Près de 1,4 milliard d’euros. C’est la somme qui devrait être engagée par l’État et les départements pour revaloriser, chaque année, les salaires des professionnels de la filière socio-éducative (domaines du handicap, de la protection de l’enfance, de l’hébergement, de l’autonomie, etc.), d’après Matignon. Un montant qui fait encore l’objet d’arbitrages au sein du gouvernement, et qui devrait être annoncé officiellement par Jean Castex, ce vendredi 18 février dans la matinée, lors de la conférence des métiers de l’accompagnement du social et médico-social.
Actuellement, dans le secteur, “les niveaux de salaires sont très faibles et les grilles peu dynamiques, assez anciennes et ne permettent pas une transversalité des parcours et des carrières”, admet le cabinet du Premier ministre, qui se fonde sur des travaux réalisés par Denis Piveteau, ancien directeur de la Caisse nationale de solidarité pour l’autonomie, ainsi que Jean-Philippe Vinquant, ancien directeur général de la cohésion sociale jusqu’en 2019 et Benjamin Ferras, ancien directeur adjoint de cabinet de Marisol Touraine en 2016 et 2017. Par ailleurs, la filière fait l’objet d’une “divergence des conventions collectives qui fragilise les carrières dans ces secteurs”, ajoute Matignon.
Face à ce constat, le gouvernement a donc décidé d’agir, en prévoyant des revalorisations quasi-immédiates (à compter d’avril 2022) pour les professionnels de la filière socio-éducative. Elles devraient correspondre à celles déjà mise en place pour les personnels soignants dans le cadre du Ségur de la santé, à savoir une augmentation de 183 euros net par mois pour chaque employé. En réalité, ces augmentations devraient être visibles sur les fiches de paie de juin, avec un effet rétroactif à compter d’avril.
Dans le détail, les métiers concernés par ces revalorisations sont pratiquement tous ceux annexés à l’accord Laforcade de mai 2021, portant sur la revalorisation des personnels soignants des structures pour personnes handicapées et des services de soins à domicile. On retrouve notamment les éducateurs spécialisés, les moniteurs éducateurs, les conseillers en économie sociale et familiale, les psychologues, les techniciens de l’intervention sociale et familiale, les assistants en services sociaux, ou encore les chefs d’atelier. “Le secteur de l’asile est également concerné”, précise Jean-Philippe Vinquant.
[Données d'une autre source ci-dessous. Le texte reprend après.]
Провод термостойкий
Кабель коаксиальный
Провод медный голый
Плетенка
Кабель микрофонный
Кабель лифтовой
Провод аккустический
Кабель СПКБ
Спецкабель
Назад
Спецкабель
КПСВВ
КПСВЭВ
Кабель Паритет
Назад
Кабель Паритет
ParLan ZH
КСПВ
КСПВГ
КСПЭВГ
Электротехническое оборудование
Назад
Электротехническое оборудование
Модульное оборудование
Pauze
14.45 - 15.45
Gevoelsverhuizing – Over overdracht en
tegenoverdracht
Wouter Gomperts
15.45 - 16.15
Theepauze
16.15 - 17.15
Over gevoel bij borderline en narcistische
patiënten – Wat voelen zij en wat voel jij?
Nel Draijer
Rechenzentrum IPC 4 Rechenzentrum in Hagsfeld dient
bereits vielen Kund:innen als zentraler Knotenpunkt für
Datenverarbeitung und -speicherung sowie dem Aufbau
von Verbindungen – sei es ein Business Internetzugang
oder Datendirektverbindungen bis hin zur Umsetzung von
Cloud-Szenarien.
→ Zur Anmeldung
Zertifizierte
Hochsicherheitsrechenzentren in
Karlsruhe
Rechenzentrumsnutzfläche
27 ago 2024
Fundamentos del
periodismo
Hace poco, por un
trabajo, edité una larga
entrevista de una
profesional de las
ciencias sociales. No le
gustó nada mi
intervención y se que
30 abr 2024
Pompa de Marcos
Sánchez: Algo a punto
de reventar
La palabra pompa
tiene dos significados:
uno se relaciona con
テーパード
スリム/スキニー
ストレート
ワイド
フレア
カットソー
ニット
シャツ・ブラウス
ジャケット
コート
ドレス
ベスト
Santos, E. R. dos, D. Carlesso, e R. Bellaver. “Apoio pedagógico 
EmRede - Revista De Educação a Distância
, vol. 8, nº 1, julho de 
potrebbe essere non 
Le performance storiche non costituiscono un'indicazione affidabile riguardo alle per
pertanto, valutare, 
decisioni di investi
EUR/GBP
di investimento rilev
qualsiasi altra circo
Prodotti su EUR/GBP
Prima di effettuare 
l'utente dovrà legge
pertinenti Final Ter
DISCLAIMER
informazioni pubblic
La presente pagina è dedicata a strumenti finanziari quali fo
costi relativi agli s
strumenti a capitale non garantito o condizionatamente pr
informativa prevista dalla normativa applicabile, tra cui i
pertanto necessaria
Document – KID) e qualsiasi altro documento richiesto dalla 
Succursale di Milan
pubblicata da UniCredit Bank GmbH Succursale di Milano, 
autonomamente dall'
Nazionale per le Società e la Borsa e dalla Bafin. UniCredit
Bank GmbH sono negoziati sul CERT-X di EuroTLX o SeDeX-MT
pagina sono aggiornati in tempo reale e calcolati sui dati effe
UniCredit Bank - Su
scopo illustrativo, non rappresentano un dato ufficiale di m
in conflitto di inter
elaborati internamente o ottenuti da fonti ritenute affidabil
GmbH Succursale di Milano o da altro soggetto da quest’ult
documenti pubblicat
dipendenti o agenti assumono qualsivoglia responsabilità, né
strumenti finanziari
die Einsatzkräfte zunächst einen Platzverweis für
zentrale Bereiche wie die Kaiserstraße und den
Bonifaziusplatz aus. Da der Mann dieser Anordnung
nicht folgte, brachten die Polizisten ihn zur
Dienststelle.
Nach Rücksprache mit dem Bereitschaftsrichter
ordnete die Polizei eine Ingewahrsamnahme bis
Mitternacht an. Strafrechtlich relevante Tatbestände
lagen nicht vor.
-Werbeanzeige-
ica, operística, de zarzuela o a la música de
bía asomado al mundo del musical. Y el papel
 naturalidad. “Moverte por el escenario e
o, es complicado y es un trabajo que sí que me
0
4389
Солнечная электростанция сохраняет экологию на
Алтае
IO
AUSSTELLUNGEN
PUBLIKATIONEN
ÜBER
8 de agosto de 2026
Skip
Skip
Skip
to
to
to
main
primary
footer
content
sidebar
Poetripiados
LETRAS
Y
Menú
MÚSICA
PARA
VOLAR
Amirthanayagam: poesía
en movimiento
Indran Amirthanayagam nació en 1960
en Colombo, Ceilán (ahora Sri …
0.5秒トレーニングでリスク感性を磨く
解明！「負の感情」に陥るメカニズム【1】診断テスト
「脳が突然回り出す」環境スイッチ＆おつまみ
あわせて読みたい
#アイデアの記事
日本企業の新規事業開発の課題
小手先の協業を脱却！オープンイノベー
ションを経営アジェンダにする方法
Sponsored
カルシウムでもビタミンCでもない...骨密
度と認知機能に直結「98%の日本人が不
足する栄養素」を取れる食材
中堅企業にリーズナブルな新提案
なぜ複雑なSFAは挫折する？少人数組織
Ce sont plus précisément les professionnels de la filière socio-éducative exerçant dans le secteur privé non-lucratif et la fonction publique qui sont ciblés par ces revalorisations. Dans le privé non-lucratif, 140.000 professionnels en équivalent temps plein devraient être concernés. La mesure représenterait un coût global de 720 millions d’euros en année pleine, dont 480 millions assumés par l’État (70%) et 240 millions par les départements (30%). En 2022, année de mise en place partielle de la mesure, 540 millions d’euros devraient être investis (360 millions par l’État et 180 millions par les départements). Dans la fonction publique, 29.000 professionnels en équivalent temps plein devraient en bénéficier, pour un coût de 120 millions d’euros en année pleine (90 millions en 2022).
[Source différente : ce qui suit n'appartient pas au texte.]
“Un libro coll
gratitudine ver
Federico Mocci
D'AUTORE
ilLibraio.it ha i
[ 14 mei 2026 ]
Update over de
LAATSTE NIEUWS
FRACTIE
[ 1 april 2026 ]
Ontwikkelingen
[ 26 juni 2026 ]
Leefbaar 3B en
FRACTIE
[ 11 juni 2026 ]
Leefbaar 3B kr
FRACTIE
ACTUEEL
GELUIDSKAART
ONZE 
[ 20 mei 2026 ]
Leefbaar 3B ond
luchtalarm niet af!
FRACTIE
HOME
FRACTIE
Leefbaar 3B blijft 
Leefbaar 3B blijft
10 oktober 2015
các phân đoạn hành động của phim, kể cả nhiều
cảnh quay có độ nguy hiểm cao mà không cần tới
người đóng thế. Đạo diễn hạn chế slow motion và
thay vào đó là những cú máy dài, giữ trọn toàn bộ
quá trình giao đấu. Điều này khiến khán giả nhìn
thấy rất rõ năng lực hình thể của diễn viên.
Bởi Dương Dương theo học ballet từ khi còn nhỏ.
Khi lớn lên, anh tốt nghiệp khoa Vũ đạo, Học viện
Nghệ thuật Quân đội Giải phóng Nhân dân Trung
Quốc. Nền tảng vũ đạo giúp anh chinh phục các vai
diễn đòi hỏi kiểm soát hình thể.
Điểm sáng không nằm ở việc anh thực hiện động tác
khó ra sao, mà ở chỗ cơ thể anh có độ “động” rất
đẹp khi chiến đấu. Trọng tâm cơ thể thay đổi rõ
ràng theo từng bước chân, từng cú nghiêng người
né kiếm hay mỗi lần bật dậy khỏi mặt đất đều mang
500 millions d’euros supplémentaires pour moderniser les grilles salariales
À noter que d’autres professionnels jusqu’ici “oubliés” du Ségur de la santé devraient également bénéficier de ces augmentations salariales : 9.000 soignants et 1.700 médecins en équivalent temps plein dans les services de protection maternelle et infantile (enveloppe globale de 60 millions d’euros, dont 70% seront engagés par l’État et 30% par les départements) ; 3.000 médecins coordonnateurs en Ehpad en équivalent temps plein (enveloppe globale de 40 millions d’euros financée par l’Assurance maladie) ; 20.000 aides à domicile en centre communal d’action sociale (surcoût de 40 millions d’euros en année pleine pour la nouvelle branche autonomie).
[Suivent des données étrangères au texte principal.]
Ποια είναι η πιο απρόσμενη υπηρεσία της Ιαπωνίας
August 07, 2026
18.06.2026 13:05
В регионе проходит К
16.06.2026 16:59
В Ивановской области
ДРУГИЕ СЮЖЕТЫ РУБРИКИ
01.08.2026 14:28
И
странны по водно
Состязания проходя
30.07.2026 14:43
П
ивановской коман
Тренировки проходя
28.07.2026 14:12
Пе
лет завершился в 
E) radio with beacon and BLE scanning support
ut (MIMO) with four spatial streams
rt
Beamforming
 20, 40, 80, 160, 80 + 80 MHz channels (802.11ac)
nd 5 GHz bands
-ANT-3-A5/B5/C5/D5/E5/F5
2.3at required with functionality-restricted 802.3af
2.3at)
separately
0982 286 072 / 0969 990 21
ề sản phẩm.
Seconde annonce que Jean Castex devrait faire, vendredi matin : l’État et les départements devraient réaliser un investissement supplémentaire de 500 millions d’euros pour accompagner l’harmonisation des conventions collectives dans la filière et donner un cadre de négociation avec les partenaires sociaux. Le but est notamment de moderniser les grilles salariales pour rendre plus attractifs ces métiers. “Le secteur est marqué par un dialogue social compliqué. […] Construire une nouvelle convention collective prend du temps. Mais un objectif raisonnable serait de définir des grands blocs de convention collective d’ici à deux ans”, détaille Jean-Philippe Vinquant. Ces grands blocs devraient porter sur la classification et la rémunération de ces métiers, sur le temps de travail, ou encore sur l’importance donnée à l’acquisition de nouvelles compétences. Actuellement, “les grilles ne font avancer qu’à l’ancienneté, sans prendre en compte la prise en compétences”, pointe l’ancien directeur général de la cohésion sociale.